The same problems surfaced with the ‘eradication of
polio by the year 2000’ initiative under WHO. Large numbers of
refrigerators, the backbone of the EPI programme, were sent to Africa
despite the absence of effective equipment inventory and maintenance
systems. These global initiatives are highly visible, measurable and
short-lived. Eradication strategy involves national mass immunisation
campaigns, which are concentrated during only a few days of the year.
According to a public health expert: ‘Donor funded campaigns provide a
carnival-like atmosphere. Banners with organisations’ logos fly;
T-shirts and caps are given away; celebrities make an appearance. Such
big media events provide visible, evidence of action by governments and
donors. Eliminating a disease from the planet appeals to the North’s
fast paced hi-tech culture…..diverts us from the more complex reality:
the declining quality of life for millions in poverty, environmental
degradation and the failures of our development projects.’ WHO was
involved with other donors in selling a product called ‘eradication’
(Ibid).
To date many countries in Africa have yet to achieve
the global immunisation target of 1990. In 1998 only one of 21 countries
in SSA managed to achieve the 80 percent global coverage target for more
than one vaccine. None were able to sustain coverage of 80 percent or
better for three consecutive years between 1995-1998. (Ibid) This
global immunisation agenda is being carried out at the expense of
malaria and HIV/AIDS, which are posing a more serious threat to Africa.

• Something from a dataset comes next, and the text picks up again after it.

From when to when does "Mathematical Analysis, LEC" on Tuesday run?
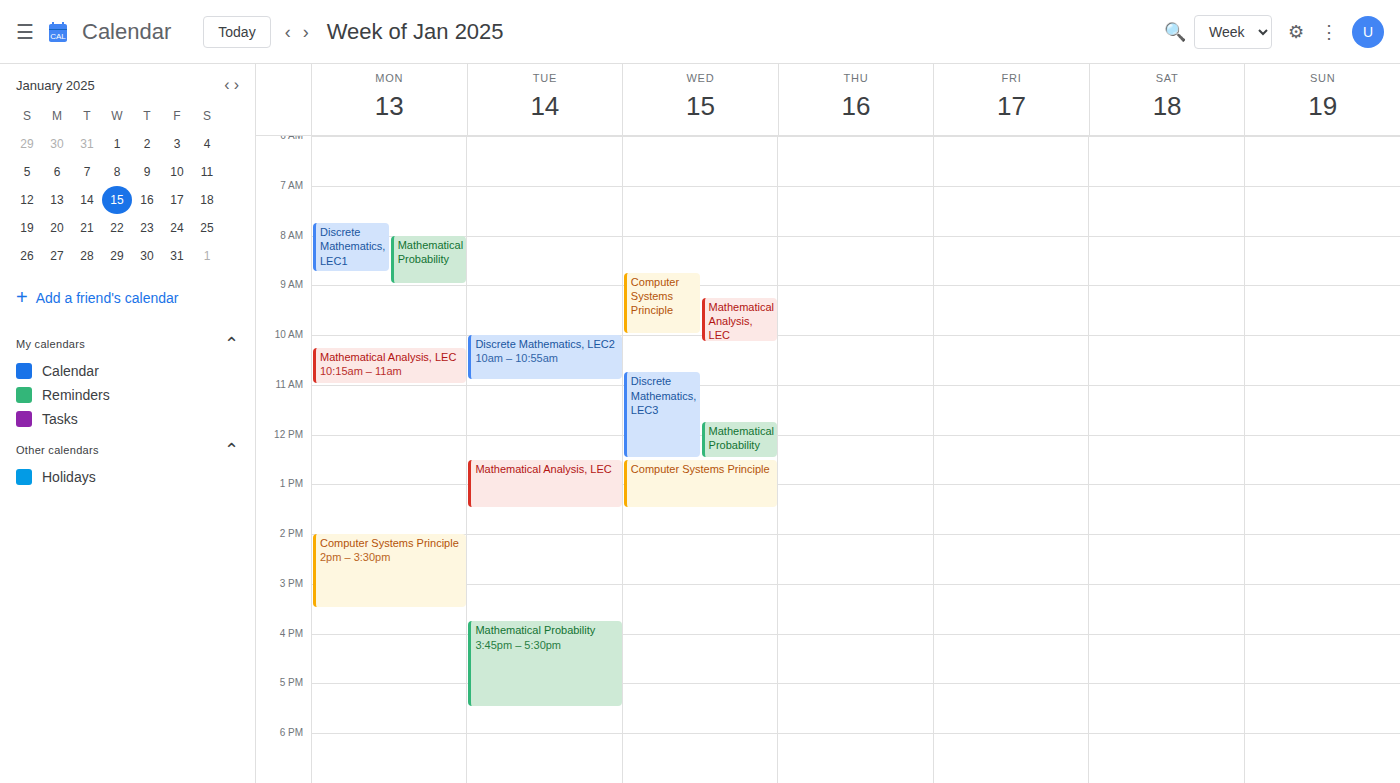
12:30 PM to 1:30 PMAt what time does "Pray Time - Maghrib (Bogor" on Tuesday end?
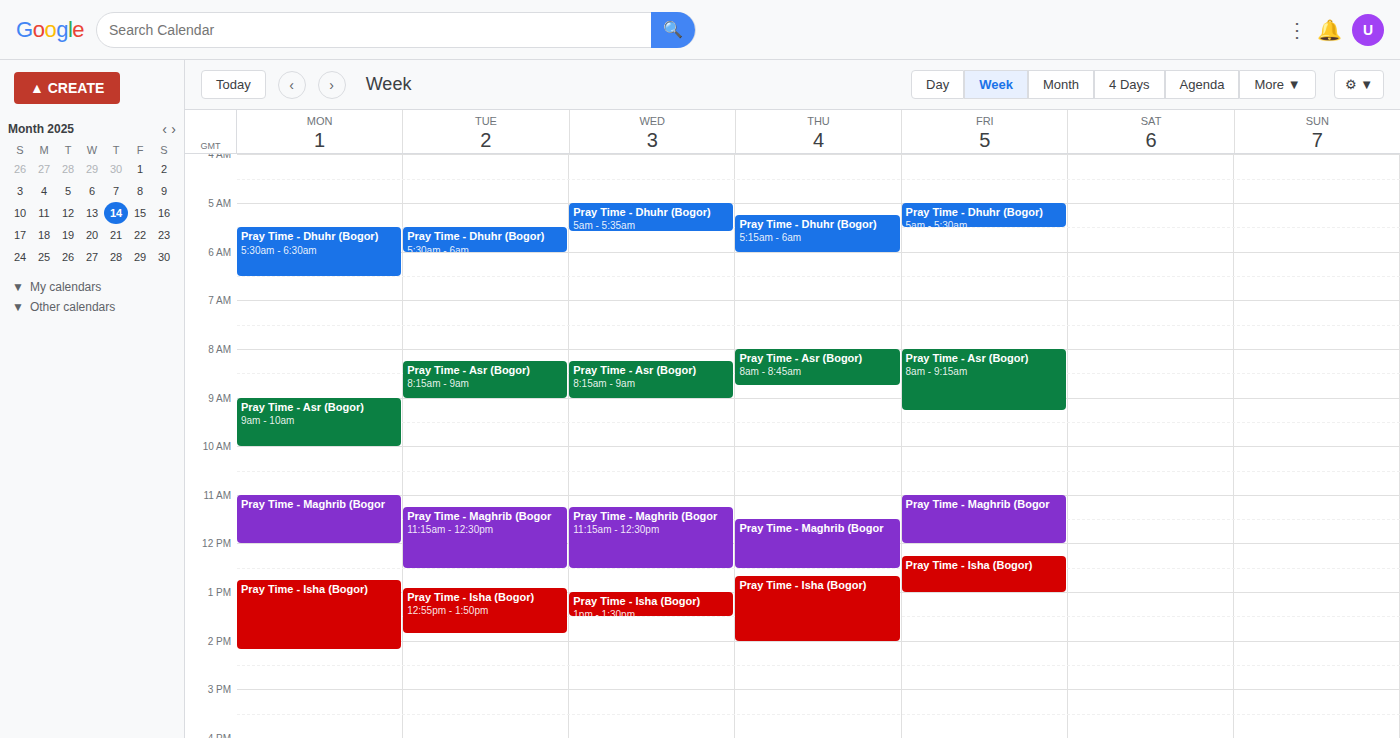
12:30 PM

In short the global initiatives for SPHC has undermined existing public
health services, by creating conflicting priorities between the targets
of donors and local community needs. It has led to the dismantling of
primary health care approaches. Indeed, ‘when a child has received ten
or even more doses of oral polio vaccine, dies from measles, dehydration
or malaria; or must grow up malnourished without parents because of the
AIDS pandemic or in urban squalor, without hope’ what has been
achieved with polio eradication? (Ibid).
UNICEF and User Fees
In response to the crippling impact of SAPs, UNICEF
announced the Bamako Initiative which promoted user-financing in rural
health centres. Health cutbacks under SAPs had led to the closure of
many rural health posts because of the lack of medicines: to keep them
stocked and functioning, fees were charged for medicines. The Bamako
Initiative was very well received by donors especially the US, as it
shifts the cost of health care from governments to individuals. The drug
companies were happy because it actively promotes and increases the
sales of medicines to the poor. Thus cost recovery schemes through the
Bamako Initiative have aggravated inequities, ‘since the distinction
between willingness and ability to pay has not been addressed’. It has
resulted in the rapid expansion of the private sector and irrational and
expensive drug use (The Ukunda Declaration 1990).